═══ 所给文本 ═══
窗口函数

窗口函数常用于计算分组排名,移动平均,累计和等复杂计算。本文介绍云原生数据仓库 AnalyticDB MySQL 版窗口函数的用法与示例。

  • 聚合函数

  • 排序函数

    • CUME_DIST:返回一组数值中每个值的累计分布。

    • RANK:返回数据集中每个值的排名。

    • DENSE_RANK:返回一组数值中每个数值的排名。

    • NTILE:将每个窗口分区的数据分散到桶号从1到n的n个桶中。

    • ROW_NUMBER:根据行在窗口分区内的顺序,为每行数据返回一个唯一的有序行号,行号从1开始。

    • PERCENT_RANK:返回数据集中每个数据的排名百分比,其结果由(r - 1) / (n - 1)计算得出。其中r为RANK()计算的当前行排名, n为当前窗口分区内总的行数。

  • 值函数

    • FIRST_VALUE:返回窗口分区第1行的值。

    • LAST_VALUE返回窗口分区最后1行的值。

    • LAG:返回窗口内距离当前行之前偏移offset后的值。

    • LEAD:返回窗口内距离当前行偏移offset后的值。

    • NTH_VALUE:返回窗口内偏移指定offset后的值,偏移量从1开始。

概述

窗口函数基于查询结果的行数据进行计算,窗口函数运行在HAVING子句之后、 ORDER BY子句之前。窗口函数需要特殊的关键字OVER子句来指定窗口即触发一个窗口函数。

分析型数据库MySQL版支持三种类型的窗口函数:聚合函数、排序函数和值函数。

语法

function over ([partition by a] order by b RANGE|ROWS BETWEEN start AND end)                

窗口函数包含以下三个部分。

  • 分区规范(可选):用于将输入行分散到不同的分区中,过程和GROUP BY子句的分散过程相似。

  • 排序规范:决定输入数据行在窗口函数中执行的顺序。

  • 窗口区间:指定计算数据的窗口边界。

    窗口区间支持RANGEROWS两种模式:

    • RANGE按照计算列值的范围进行定义。

    • ROWS按照计算列的行数进行范围定义。

    • RANGEROWS中可以使用BETWEEN start AND end指定边界可取值。BETWEEN start AND end取值为:

      • CURRENT ROW,当前行。

      • N PRECEDING,前n行。

      • UNBOUNDED PRECEDING,直到第1行。

      • N FOLLOWING,后n行。

      • UNBOUNDED FOLLOWING,直到最后1行。

例如,以下查询根据当前窗口的每行数据计算profit的部分总和。
═══ 所示列表 ═══
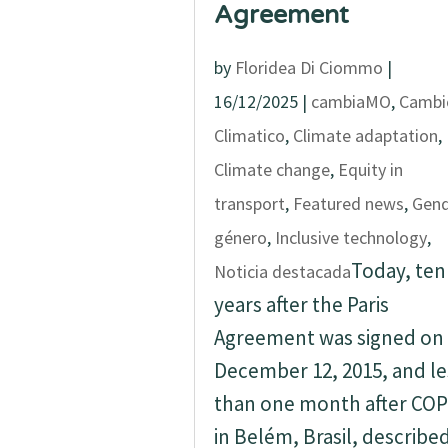
Agreement
by
Floridea Di Ciommo
|
16/12/2025
|
cambiaMO
,
Cambi
Climatico
,
Climate adaptation
,
Climate change
,
Equity in
transport
,
Featured news
,
Gend
género
,
Inclusive technology
,
Today, ten
Noticia destacada
years after the Paris
Agreement was signed on
December 12, 2015, and le
than one month after COP
in Belém, Brasil, describe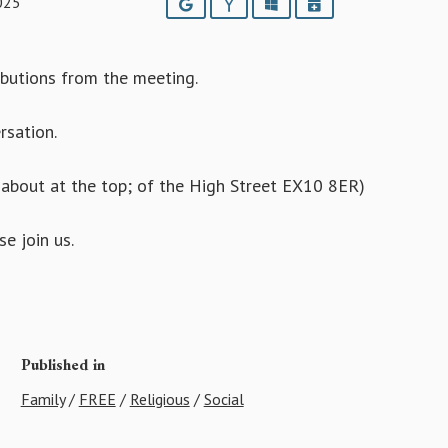
025
Google
Yahoo
Outlook
iCalendar
ributions from the meeting.
rsation.
bout at the top; of the High Street EX10 8ER)
e join us.
Published in
Family
/
FREE
/
Religious
/
Social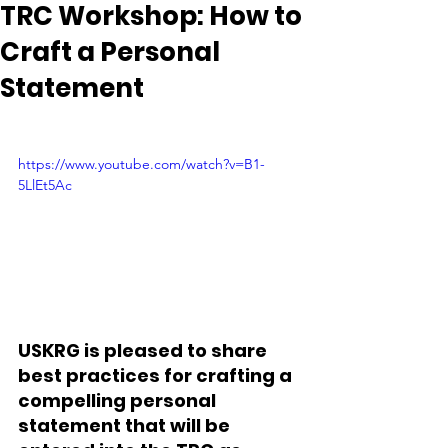
TRC Workshop: How to
Craft a Personal
Statement
https://www.youtube.com/watch?v=B1-
5LlEt5Ac
USKRG is pleased to share 
best practices for crafting a 
compelling personal 
statement that will be 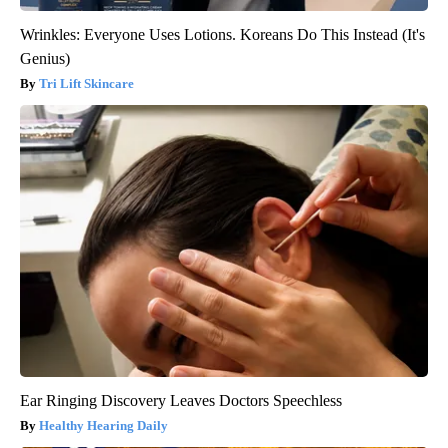
Wrinkles: Everyone Uses Lotions. Koreans Do This Instead (It's
Genius)
Tri Lift Skincare
Ear Ringing Discovery Leaves Doctors Speechless
Healthy Hearing Daily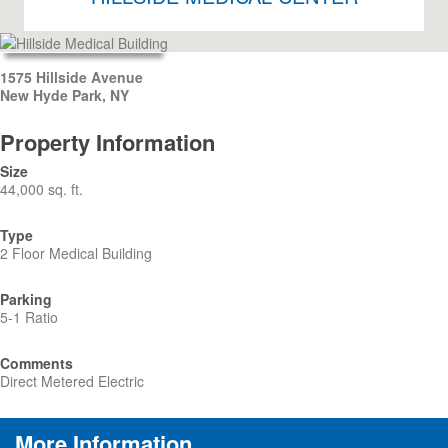
1575 Hillside Avenue
New Hyde Park, NY
Property Information
Size
44,000 sq. ft.
Type
2 Floor Medical Building
Parking
5-1 Ratio
Comments
Direct Metered Electric
More Information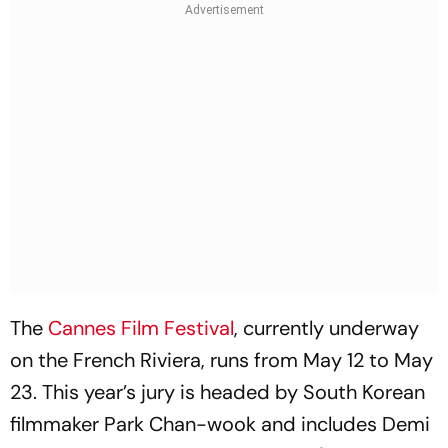
The
Cannes Film Festival
, currently underway
on the French Riviera, runs from May 12 to May
23. This year’s jury is headed by South Korean
filmmaker Park Chan-wook and includes Demi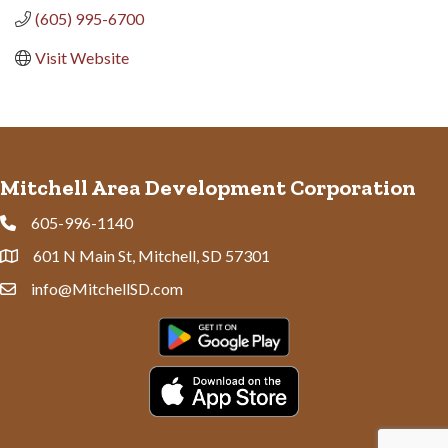
(605) 995-6700
Visit Website
Mitchell Area Development Corporation
605-996-1140
Phone
601 N Main St, Mitchell, SD 57301
Address & Map
info@MitchellSD.com
Contact Us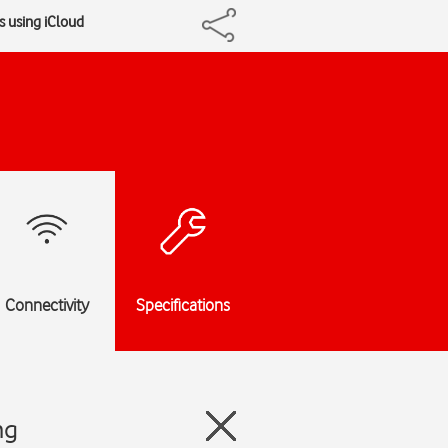
 using iCloud
Connectivity
Specifications
ng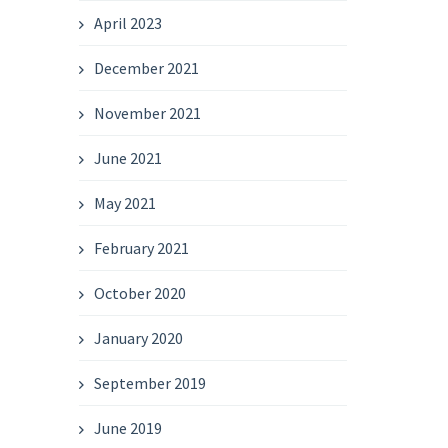
April 2023
December 2021
November 2021
June 2021
May 2021
February 2021
October 2020
January 2020
September 2019
June 2019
═══
**任务要求:** 请接续窗口函数说明文档的最后一句，往下续写。 上述列表无需参考。

**任务答案:**
select year,country,profit,sum(profit) over (partition by country order by year ROWS BETWEEN UNBOUNDED PRECEDING and CURRENT ROW) as slidewindow from testwindow;
+------+---------+--------+-------------+
| year | country | profit | slidewindow |
+------+---------+--------+-------------+
| 2001 | USA     |     50 |          50 |
| 2001 | USA     |   1500 |        1550 |
| 2000 | Germany |     75 |          75 |
| 2000 | Germany |     75 |         150 |
| 2001 | Germany |     79 |         229 |
| 2000 | Finland |   1500 |        1500 |
| 2001 | Finland |     10 |        1510 |        

而以下查询只能计算出profit的总和。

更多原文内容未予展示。